EXERCISE: State how many of the lines below contain the word "half". Give only the number.

--- DATASET ENTRIES Enclosed Below ---

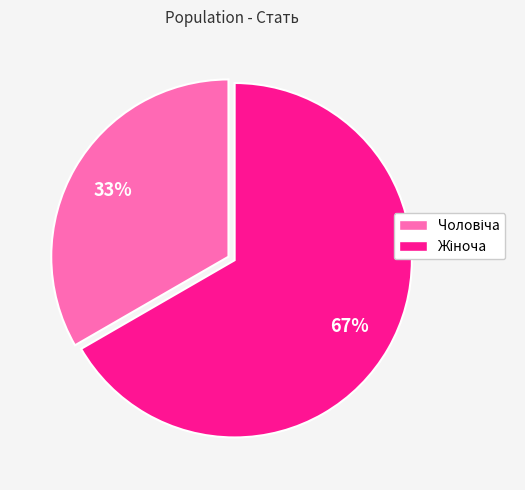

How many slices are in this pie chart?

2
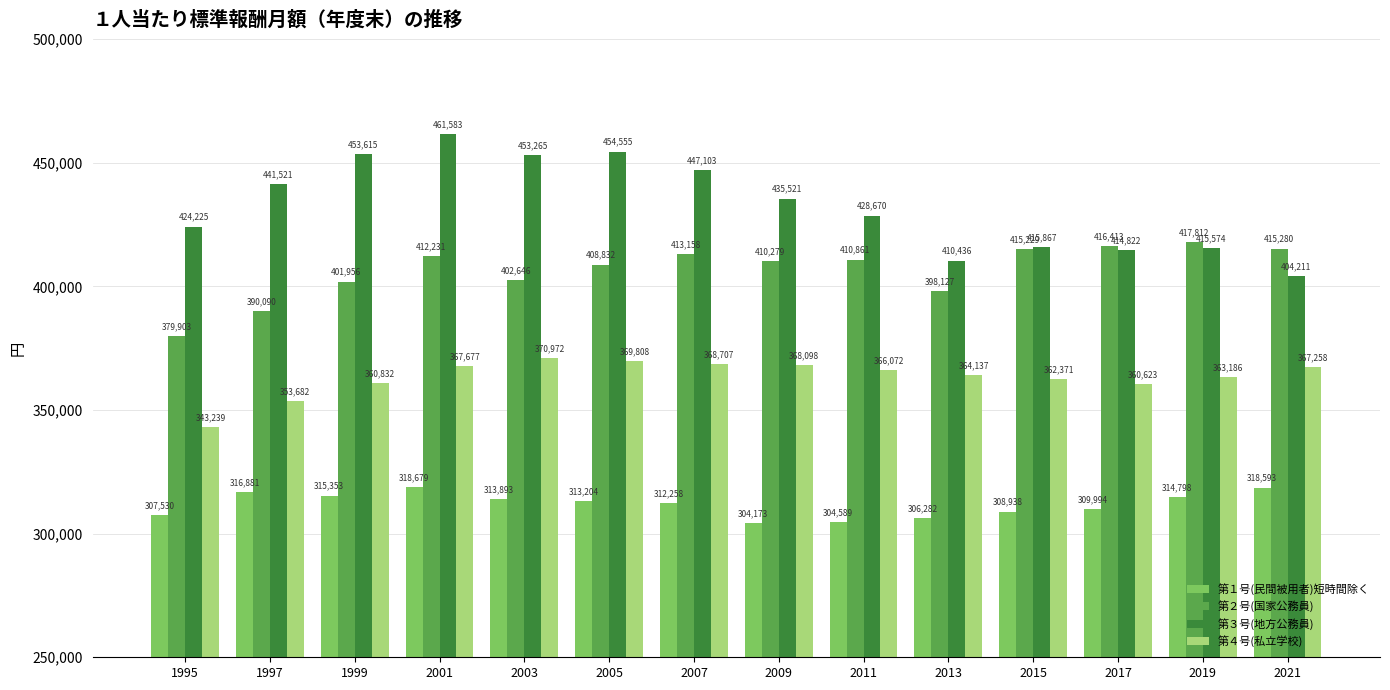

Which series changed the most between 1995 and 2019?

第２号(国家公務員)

--- End of Enclosed DATASET ENTRIES ---
--- DATASET ENTRIES Enclosed Below ---

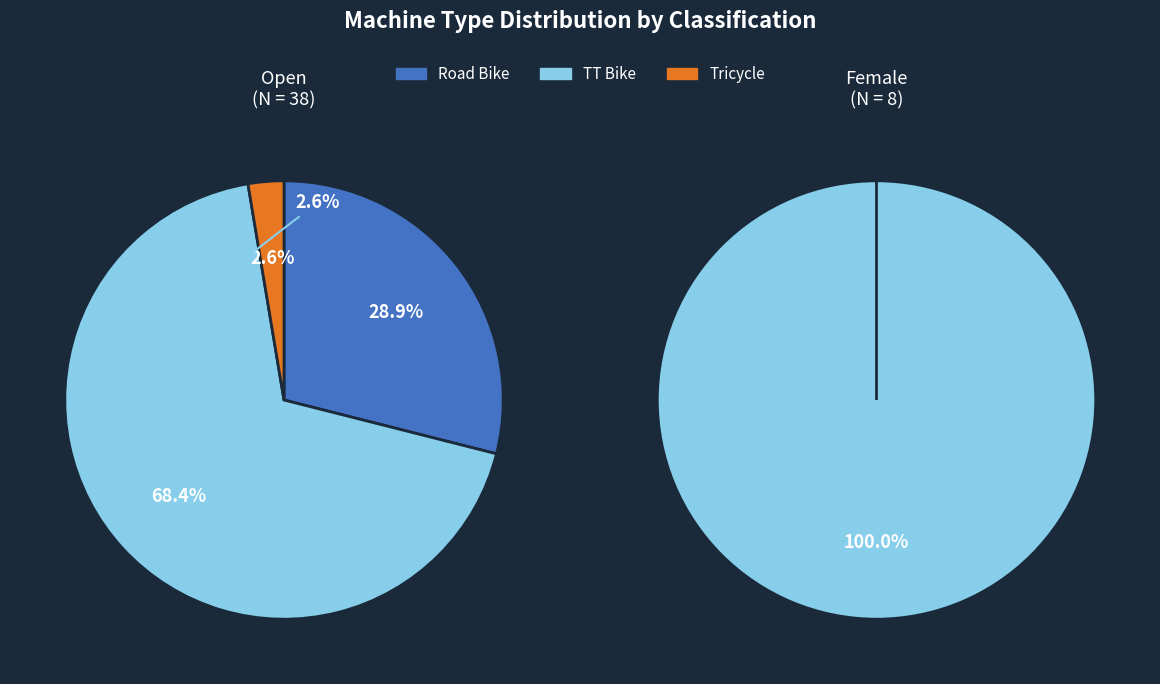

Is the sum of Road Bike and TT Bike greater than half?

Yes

--- End of Enclosed DATASET ENTRIES ---

ANSWER AREA: 1